**Texte fourni**
● ● ● ● ● ● ●
Il a 46 ans et est diplômé en sciences politiques. Signe particulier : prêtre et président de la Commission électorale indépendante (CEI) de RD Congo. Lui, c’est Appolinaire Muholongu Malumalu.

De passage à Ouagadougou où il a pris part à un séminaire de la CENI (Commission électorale nationale indépendante), il nous parle dans cet entretien de la structure qui a supervisé les scrutins dans ce pays-continent, des différentes réformes pour que le Congo décolle, de Kabila, Bemba...

Abbé Apollinaire Malumalu, Kinshassa est loin de Ouagadougou. Qu’êtes-vous venu faire au Burkina ?

• Je suis venu au Burkina pour échanger les expériences avec la CENI burkinabè. Et le plus grand de ces échanges est de rechercher les voies et moyens de construire un processus électoral crédible. On a ainsi échangé sur l’Administration électorale, sa crédibilité, les dangers, les défis préélectoraux, électoraux et postélectoraux.
● ● ● ● ● ● ●
**Données fournies**
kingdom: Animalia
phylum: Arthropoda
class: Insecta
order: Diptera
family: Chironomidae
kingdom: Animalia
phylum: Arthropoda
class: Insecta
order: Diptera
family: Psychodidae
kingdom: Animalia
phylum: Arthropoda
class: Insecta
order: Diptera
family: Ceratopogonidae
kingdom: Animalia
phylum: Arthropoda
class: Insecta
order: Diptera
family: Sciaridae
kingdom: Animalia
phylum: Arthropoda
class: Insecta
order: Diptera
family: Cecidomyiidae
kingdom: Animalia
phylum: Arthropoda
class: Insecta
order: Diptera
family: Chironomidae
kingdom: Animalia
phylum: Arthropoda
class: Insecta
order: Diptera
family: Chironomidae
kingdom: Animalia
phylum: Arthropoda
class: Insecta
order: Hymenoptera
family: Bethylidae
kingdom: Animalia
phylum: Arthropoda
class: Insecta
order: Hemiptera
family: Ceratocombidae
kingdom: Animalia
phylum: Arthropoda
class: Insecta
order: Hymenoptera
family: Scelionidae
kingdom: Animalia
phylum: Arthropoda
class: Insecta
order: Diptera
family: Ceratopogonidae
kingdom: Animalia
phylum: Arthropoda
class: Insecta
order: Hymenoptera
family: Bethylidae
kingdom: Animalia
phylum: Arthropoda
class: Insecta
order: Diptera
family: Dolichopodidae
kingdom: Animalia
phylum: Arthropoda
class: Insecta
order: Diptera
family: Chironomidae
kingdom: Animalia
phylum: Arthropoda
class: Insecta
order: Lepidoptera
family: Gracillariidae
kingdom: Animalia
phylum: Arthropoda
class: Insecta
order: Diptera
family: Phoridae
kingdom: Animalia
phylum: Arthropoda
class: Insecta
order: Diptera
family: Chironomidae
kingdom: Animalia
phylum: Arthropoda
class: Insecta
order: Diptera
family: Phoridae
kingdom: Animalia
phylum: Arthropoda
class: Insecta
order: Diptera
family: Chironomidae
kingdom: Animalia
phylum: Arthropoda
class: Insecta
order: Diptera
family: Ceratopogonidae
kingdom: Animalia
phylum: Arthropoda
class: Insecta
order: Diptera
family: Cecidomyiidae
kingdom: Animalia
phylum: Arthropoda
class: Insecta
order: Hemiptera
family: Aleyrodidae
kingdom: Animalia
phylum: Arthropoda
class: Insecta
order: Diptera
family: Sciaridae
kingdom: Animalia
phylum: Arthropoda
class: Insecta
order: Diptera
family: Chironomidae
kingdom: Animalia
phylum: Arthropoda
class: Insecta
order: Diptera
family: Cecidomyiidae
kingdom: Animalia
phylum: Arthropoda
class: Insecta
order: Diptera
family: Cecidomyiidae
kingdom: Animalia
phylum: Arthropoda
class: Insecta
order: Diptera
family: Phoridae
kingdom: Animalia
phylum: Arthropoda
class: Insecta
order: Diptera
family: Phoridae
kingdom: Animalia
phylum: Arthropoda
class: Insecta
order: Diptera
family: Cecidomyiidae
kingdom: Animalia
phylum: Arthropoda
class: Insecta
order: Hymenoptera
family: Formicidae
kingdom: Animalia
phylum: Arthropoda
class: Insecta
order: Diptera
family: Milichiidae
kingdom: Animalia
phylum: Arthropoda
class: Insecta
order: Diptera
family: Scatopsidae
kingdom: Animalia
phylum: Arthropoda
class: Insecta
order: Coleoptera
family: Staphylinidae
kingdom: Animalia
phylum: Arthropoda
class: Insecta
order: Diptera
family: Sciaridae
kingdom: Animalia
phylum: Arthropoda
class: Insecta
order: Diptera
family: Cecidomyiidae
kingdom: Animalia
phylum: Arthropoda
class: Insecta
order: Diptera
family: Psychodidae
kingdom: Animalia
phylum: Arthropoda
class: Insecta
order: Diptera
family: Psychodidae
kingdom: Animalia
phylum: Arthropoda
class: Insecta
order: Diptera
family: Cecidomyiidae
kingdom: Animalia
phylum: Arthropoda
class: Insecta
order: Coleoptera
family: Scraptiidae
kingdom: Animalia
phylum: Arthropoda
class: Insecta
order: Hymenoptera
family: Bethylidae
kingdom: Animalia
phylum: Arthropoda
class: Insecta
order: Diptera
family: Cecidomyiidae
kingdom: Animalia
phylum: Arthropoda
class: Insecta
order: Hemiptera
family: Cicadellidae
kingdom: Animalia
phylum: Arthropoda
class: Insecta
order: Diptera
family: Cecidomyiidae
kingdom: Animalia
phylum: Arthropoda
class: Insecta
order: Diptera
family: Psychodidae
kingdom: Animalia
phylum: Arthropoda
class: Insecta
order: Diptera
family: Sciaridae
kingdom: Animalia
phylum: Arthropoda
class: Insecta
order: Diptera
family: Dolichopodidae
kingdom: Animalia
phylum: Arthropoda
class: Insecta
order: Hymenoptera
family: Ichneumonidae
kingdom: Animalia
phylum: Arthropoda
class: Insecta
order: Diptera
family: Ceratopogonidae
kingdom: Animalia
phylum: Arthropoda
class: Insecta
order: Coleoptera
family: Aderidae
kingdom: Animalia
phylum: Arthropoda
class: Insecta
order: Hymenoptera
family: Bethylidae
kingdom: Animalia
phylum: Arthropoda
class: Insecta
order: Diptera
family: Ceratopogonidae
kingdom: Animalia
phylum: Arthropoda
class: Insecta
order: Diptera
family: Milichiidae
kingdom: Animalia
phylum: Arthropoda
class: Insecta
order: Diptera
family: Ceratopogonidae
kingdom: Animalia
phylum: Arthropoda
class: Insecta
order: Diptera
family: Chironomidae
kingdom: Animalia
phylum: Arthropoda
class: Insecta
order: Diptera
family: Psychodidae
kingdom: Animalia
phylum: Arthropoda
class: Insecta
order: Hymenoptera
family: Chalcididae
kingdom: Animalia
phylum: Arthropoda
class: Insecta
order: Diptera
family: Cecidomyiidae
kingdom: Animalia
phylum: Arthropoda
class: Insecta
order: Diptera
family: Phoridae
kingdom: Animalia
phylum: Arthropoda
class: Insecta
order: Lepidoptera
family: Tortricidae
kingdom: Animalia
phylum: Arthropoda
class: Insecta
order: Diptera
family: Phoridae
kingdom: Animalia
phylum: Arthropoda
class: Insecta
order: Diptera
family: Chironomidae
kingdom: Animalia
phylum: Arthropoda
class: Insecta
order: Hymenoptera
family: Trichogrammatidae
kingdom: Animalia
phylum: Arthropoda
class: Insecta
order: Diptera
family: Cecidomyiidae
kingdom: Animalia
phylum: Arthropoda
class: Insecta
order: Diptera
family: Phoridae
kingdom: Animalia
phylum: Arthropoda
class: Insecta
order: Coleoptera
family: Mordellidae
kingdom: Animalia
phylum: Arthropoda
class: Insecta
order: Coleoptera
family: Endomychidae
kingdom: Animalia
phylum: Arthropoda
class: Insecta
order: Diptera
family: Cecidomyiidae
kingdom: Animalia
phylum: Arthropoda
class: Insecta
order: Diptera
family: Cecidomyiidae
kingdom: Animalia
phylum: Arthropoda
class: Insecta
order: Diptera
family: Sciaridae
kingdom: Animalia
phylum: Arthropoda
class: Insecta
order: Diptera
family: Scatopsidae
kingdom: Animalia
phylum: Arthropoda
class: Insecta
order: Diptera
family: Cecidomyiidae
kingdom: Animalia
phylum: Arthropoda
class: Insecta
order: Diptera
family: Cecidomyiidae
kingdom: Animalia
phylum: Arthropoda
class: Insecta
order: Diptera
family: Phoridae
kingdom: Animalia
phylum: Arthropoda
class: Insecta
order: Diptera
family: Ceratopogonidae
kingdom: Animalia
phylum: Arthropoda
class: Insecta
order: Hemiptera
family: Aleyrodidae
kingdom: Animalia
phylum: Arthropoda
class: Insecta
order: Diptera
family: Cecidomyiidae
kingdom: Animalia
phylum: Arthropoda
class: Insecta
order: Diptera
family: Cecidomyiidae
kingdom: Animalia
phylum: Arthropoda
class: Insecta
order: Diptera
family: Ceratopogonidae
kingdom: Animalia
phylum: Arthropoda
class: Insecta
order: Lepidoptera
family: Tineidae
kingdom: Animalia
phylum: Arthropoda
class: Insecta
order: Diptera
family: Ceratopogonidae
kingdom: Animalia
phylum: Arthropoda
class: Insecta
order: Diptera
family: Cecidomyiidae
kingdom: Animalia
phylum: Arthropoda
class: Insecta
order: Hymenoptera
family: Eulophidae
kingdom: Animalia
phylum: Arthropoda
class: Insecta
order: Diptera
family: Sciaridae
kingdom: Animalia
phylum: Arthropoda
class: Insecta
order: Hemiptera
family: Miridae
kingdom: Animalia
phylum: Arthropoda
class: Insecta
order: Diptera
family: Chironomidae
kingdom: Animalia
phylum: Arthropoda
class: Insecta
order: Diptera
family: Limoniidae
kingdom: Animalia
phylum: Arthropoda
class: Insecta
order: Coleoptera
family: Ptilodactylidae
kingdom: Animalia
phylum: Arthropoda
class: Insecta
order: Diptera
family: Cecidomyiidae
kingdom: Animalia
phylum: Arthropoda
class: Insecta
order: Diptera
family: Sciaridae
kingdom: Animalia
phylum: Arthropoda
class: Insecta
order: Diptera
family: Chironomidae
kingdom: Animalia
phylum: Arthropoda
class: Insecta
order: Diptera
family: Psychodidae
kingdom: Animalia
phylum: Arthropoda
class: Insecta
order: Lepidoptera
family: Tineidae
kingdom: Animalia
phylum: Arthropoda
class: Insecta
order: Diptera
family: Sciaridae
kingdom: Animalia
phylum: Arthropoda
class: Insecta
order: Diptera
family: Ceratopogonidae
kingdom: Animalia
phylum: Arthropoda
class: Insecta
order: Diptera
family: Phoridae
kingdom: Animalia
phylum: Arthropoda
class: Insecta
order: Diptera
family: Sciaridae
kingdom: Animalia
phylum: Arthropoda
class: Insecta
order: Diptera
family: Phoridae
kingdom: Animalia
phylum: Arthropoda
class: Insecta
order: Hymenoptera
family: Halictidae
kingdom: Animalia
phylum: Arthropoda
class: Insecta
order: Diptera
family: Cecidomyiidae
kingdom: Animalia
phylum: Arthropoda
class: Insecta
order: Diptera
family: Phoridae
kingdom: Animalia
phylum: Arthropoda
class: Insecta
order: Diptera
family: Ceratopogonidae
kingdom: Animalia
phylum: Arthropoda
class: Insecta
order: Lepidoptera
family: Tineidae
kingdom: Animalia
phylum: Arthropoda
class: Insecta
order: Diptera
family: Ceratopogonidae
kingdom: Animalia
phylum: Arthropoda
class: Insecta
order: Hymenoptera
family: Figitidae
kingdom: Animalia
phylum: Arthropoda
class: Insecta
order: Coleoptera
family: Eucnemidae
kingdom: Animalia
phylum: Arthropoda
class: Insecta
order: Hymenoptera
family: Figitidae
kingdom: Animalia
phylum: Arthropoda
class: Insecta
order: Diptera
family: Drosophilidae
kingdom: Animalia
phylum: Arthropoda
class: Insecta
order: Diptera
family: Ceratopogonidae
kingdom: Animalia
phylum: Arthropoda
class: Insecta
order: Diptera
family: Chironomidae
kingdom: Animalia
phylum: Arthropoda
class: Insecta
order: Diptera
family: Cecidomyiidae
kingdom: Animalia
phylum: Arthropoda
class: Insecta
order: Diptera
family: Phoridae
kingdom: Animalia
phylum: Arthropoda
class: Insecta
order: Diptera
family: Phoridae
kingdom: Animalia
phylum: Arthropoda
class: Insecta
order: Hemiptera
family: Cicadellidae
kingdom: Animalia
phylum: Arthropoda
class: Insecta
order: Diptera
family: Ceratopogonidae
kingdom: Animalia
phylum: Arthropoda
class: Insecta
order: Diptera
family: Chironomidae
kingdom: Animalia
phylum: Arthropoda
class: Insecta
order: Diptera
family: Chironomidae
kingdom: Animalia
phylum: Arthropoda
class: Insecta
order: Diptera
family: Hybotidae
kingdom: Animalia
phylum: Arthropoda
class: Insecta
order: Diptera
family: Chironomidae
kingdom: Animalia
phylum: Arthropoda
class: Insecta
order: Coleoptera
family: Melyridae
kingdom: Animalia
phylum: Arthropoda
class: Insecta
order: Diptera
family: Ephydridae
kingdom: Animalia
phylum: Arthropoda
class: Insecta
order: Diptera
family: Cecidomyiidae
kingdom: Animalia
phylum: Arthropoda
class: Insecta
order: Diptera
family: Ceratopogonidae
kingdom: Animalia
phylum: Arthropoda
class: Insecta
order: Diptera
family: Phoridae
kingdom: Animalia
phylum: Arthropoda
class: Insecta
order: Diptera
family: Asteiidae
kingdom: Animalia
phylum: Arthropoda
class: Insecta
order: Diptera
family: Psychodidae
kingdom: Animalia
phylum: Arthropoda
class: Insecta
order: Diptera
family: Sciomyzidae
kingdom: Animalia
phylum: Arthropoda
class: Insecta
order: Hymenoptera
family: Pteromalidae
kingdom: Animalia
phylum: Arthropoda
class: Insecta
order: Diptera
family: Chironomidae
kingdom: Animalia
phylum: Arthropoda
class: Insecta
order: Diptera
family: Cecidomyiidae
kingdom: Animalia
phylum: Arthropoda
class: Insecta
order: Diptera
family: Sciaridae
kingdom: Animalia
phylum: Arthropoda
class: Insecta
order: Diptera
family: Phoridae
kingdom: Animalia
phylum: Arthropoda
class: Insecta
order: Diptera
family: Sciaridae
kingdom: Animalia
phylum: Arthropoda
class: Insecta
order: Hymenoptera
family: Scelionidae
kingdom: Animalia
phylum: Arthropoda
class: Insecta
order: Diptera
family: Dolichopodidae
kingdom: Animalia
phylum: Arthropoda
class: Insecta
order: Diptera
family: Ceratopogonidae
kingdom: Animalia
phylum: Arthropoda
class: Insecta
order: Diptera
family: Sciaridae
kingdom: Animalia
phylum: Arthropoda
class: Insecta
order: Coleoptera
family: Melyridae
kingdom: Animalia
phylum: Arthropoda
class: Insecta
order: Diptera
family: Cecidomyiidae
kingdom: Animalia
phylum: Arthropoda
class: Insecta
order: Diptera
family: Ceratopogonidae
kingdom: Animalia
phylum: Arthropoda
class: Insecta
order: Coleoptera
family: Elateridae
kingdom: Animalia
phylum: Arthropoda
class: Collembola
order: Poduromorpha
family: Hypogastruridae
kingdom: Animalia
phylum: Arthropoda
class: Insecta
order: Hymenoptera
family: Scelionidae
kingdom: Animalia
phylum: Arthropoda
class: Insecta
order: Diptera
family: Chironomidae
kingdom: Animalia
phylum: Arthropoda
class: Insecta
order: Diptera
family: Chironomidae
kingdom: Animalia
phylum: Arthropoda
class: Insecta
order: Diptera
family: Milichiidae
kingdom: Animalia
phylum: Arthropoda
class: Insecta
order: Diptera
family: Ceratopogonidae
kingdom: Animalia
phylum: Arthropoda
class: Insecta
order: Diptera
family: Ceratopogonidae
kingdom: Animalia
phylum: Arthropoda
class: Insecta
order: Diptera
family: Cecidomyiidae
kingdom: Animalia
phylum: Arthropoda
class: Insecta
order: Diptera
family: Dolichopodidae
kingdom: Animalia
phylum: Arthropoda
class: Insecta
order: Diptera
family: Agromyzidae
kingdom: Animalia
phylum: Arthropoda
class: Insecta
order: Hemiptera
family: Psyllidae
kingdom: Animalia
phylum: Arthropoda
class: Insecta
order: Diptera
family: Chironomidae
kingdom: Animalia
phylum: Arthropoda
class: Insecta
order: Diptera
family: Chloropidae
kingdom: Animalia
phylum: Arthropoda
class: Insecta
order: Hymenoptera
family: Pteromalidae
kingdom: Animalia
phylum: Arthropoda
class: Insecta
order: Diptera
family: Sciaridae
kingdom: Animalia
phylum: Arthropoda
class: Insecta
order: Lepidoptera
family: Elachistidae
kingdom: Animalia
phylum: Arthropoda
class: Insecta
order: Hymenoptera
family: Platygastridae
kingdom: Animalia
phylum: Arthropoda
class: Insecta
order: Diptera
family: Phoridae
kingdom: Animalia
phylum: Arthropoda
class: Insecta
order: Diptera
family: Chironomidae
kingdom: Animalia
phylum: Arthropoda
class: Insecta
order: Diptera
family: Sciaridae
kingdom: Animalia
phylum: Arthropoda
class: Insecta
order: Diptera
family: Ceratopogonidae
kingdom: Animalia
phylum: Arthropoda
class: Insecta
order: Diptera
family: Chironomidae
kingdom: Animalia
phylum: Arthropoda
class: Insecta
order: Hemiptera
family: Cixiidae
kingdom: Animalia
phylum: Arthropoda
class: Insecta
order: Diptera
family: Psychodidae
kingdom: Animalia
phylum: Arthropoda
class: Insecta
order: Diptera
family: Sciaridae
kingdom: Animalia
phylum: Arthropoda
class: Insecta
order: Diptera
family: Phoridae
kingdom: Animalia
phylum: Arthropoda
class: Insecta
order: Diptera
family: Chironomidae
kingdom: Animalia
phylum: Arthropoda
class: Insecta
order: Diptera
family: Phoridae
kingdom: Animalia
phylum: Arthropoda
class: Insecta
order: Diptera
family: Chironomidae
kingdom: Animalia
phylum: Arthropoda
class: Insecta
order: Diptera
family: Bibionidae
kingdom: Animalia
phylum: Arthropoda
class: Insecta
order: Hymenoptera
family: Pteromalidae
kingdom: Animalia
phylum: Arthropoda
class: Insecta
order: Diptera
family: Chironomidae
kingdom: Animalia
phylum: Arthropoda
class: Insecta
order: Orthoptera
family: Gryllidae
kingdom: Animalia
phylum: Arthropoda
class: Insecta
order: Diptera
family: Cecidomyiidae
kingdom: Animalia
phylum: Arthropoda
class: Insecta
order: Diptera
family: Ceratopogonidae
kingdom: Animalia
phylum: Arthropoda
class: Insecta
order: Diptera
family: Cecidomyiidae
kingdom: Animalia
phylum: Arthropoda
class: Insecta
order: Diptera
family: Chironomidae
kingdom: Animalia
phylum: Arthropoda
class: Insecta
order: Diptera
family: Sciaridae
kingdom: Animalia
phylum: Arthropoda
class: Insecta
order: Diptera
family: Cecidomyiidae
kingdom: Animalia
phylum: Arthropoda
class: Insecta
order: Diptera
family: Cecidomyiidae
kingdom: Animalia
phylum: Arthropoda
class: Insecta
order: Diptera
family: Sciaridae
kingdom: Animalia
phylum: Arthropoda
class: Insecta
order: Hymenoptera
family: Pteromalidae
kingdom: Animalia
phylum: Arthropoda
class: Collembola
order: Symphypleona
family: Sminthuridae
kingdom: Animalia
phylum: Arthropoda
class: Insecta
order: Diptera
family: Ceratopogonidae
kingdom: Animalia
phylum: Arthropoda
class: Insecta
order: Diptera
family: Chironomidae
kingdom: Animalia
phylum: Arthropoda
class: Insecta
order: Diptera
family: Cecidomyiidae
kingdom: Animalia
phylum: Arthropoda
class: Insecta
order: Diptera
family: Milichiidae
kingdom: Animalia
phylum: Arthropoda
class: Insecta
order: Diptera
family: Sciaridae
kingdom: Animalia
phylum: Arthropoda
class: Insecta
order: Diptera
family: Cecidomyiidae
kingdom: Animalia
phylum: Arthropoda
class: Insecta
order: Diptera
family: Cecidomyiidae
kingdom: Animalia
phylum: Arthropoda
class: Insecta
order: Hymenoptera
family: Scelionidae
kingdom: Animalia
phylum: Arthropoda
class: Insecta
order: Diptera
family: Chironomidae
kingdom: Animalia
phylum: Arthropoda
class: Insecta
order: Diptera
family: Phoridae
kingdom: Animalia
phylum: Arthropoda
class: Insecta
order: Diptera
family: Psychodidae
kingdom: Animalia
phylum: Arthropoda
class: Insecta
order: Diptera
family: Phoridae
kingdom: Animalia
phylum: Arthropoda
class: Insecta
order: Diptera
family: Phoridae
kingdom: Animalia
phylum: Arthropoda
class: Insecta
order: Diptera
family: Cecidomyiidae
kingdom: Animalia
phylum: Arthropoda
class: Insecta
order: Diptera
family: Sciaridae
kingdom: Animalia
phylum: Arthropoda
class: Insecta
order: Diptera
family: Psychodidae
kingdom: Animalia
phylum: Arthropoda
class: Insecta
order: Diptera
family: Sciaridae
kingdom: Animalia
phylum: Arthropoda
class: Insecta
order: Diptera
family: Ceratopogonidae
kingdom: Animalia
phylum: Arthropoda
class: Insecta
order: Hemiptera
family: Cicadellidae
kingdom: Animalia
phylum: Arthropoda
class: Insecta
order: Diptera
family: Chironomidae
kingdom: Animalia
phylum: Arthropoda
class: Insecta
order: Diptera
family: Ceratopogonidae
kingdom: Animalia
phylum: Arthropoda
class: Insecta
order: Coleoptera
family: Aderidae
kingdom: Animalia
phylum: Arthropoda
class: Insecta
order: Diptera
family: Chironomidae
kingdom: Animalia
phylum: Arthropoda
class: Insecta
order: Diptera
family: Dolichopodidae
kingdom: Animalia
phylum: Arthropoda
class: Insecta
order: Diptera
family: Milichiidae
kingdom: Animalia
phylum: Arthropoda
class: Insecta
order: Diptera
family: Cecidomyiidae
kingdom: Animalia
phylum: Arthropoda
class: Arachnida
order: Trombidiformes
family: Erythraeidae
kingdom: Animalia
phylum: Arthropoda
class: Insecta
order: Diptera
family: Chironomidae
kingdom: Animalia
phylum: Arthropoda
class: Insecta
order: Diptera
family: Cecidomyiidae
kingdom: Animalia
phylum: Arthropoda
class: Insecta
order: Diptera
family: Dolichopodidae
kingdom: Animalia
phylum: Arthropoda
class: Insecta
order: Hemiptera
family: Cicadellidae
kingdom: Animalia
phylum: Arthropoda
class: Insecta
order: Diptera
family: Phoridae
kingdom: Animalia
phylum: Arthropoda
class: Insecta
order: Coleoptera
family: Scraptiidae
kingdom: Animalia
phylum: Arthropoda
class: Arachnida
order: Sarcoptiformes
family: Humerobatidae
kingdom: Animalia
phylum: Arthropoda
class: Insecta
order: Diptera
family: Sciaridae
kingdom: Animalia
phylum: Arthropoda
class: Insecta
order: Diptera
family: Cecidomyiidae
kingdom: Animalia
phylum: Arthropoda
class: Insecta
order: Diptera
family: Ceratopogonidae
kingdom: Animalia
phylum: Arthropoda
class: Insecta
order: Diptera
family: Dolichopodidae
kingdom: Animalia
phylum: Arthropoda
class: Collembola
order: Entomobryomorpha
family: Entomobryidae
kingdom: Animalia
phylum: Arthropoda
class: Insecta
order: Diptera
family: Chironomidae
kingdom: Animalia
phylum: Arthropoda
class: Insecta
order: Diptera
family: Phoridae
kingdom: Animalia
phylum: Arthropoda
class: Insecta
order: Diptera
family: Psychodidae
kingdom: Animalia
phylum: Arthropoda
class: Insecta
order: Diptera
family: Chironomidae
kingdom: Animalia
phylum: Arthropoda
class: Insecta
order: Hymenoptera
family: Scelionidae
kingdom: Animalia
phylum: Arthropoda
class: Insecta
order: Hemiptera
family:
● ● ● ● ● ● ●
**Exercice court**
Traduisez en anglais, s'il vous plaît, cette phrase du texte fourni : « Je suis venu au Burkina pour échanger les expériences avec la CENI burkinabè. »

**Corrigé de l'exercice**
I came to Burkina to exchange experiences with the Burkinabe CENI.